Le Japon va introduire des sanctions sévères contre le délit d'initié dans les cryptomonnaies dans le cadre d'un amendement prévu à sa loi sur les valeurs mobilières. Les nouvelles règles accorderont à la Commission de surveillance des valeurs mobilières et des échanges (SESC) des pouvoirs supplémentaires pour enquêter sur les activités de trading crypto. Les autorités visent à renforcer la surveillance alors que l'adoption des actifs numériques continue d'augmenter dans tout le Japon.
L'Agence des services financiers du Japon (FSA) prévoit d'établir un système de surtaxe lié aux gains réalisés par le trading crypto illégal. Ce cadre permettra à la SESC de recommander des ordres de sanction et de renvoyer les violations graves pour poursuites. Ces changements placeront les crypto sous la loi sur les instruments financiers et les échanges (FIEA).
Actuellement, les règles sur le délit d'initié au Japon excluent les cryptomonnaies, ce qui limite les actions juridiques contre de telles activités. Cependant, selon la proposition, la FIEA interdira explicitement les transactions crypto utilisant des informations non divulguées ou privées. La FSA a l'intention de finaliser le cadre réglementaire d'ici la fin de l'année.
La loi proposée clarifiera la portée du délit d'initié dans les cryptomonnaies. Par exemple, la divulgation de détails secrets concernant les listings de tokens ou les failles du système pourrait être considérée comme illégale. Une fois mise en œuvre, elle marquera une étape importante vers une surveillance formelle du secteur des cryptomonnaies en expansion au Japon.
Le Japon fait face à un défi pour identifier qui compte comme un initié dans l'espace crypto en raison de différences structurelles. Contrairement aux actions, de nombreuses cryptomonnaies n'ont pas d'émetteur central, ce qui complique l'application des règles sur le délit d'initié. Cela a maintenu la plupart des cas d'initiés crypto en dehors des limites légales au Japon.
Néanmoins, les nouvelles règles combleront les lacunes et appliqueront l'application à travers les échanges. La FSA prévoit également de publier des directives détaillées expliquant les limites des activités d'initiés. Celles-ci aideront à définir ce qui compte comme information non publique et clarifieront les conduites acceptables.
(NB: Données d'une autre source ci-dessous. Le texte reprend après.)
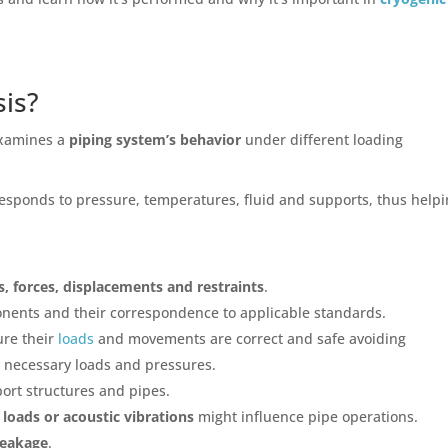
sis?
examines a
piping system’s behavior
under different loading
 responds to pressure, temperatures, fluid and supports, thus help
s, forces, displacements and restraints
.
nents and their correspondence to applicable standards.
ure their
loads
and movements are correct and safe avoiding
e necessary loads and pressures.
ort structures and pipes.
 loads or acoustic vibrations
might influence pipe operations.
leakage
.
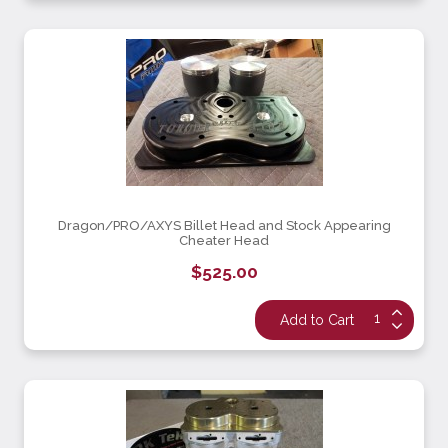
Dragon/PRO/AXYS Billet Head and Stock Appearing
Cheater Head
$525.00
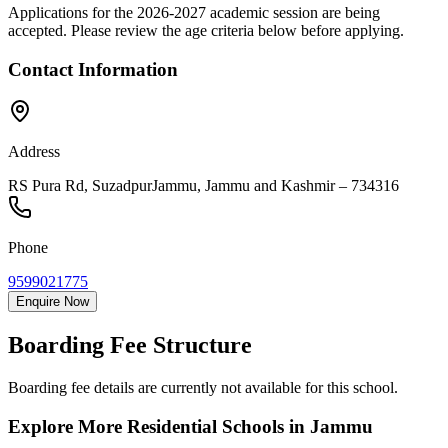
Applications for the
2026-2027
academic session are being
accepted. Please review the age criteria below before applying.
Contact Information
Address
RS Pura Rd, Suzadpur
Jammu
,
Jammu and Kashmir
–
734316
Phone
9599021775
Enquire Now
Boarding Fee Structure
Boarding fee details are currently not available for this school.
Explore More Residential Schools in
Jammu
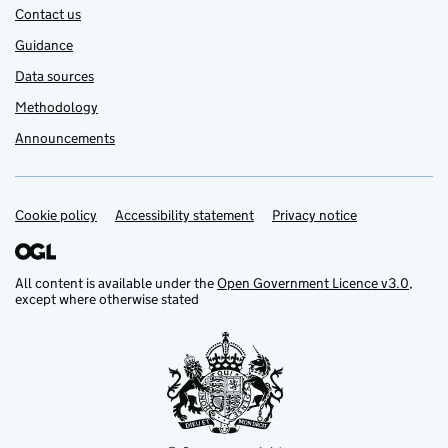
Contact us
Guidance
Data sources
Methodology
Announcements
Cookie policy
Support links
Accessibility statement
Privacy notice
All content is available under the
Open Government Licence v3.0
,
except where otherwise stated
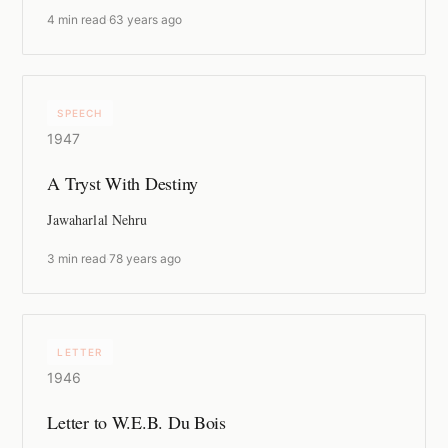
4 min read
·
63 years ago
SPEECH
1947
A Tryst With Destiny
Jawaharlal Nehru
3 min read
·
78 years ago
LETTER
1946
Letter to W.E.B. Du Bois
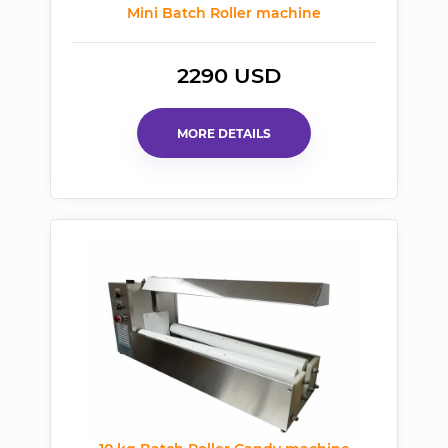
Mini Batch Roller machine
2290 USD
MORE DETAILS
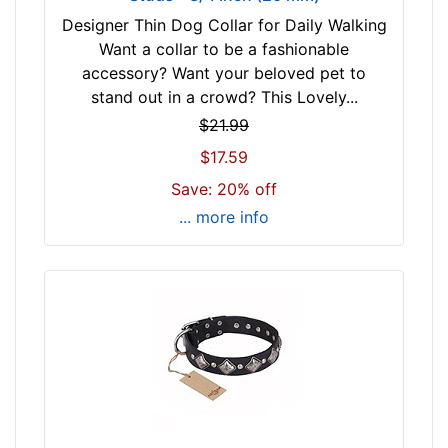
4
)
Designer Thin Dog Collar for Daily Walking
$
n
Want a collar to be a fashionable
7
e
accessory? Want your beloved pet to
4
c
stand out in a crowd? This Lovely...
-
k
$21.99
-
s
$17.59
$
i
9
z
Save: 20% off
5
e
... more info
$
w
9
i
5
l
a
l
n
f
d
i
o
t
v
f
e
o
r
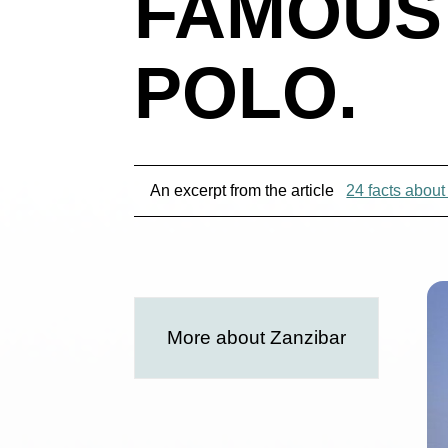
FAMOUS
POLO.
An excerpt from the article
24 facts about
More about Zanzibar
L'Association japonaise des échanges d'actifs virtuels et crypto (JVCEA) applique actuellement l'autorégulation parmi les échanges. Mais les responsables estiment que cela a laissé place aux abus, ce qui a incité à formaliser les normes. Les législateurs japonais visent à combler ces failles par une législation contraignante.
En mai 2025, le Japon avait enregistré 12,41 millions de détenteurs de crypto, contre 9,17 millions l'année précédente. Les analystes s'attendent à ce que ce chiffre atteigne 19,43 millions d'ici fin décembre, indiquant une forte augmentation de l'adoption. Le marché des cryptomonnaies du Japon a connu une croissance plus rapide que ceux de la Corée du Sud, de l'Inde et du Vietnam.
La valeur des transactions on-chain au Japon a augmenté de 120% d'une année sur l'autre en juin 2025. Cette croissance rapide a conduit à des appels accrus pour des protections robustes et des réglementations transparentes. Les institutions japonaises donnent maintenant la priorité à la sécurité des investisseurs sans décourager l'innovation dans les actifs numériques.
Le gouvernement japonais soumettra les amendements proposés lors de la prochaine session parlementaire régulière. Si elles sont adoptées, ces règles pourraient considérablement remodeler le paysage des cryptomonnaies au Japon, avec un impact durable.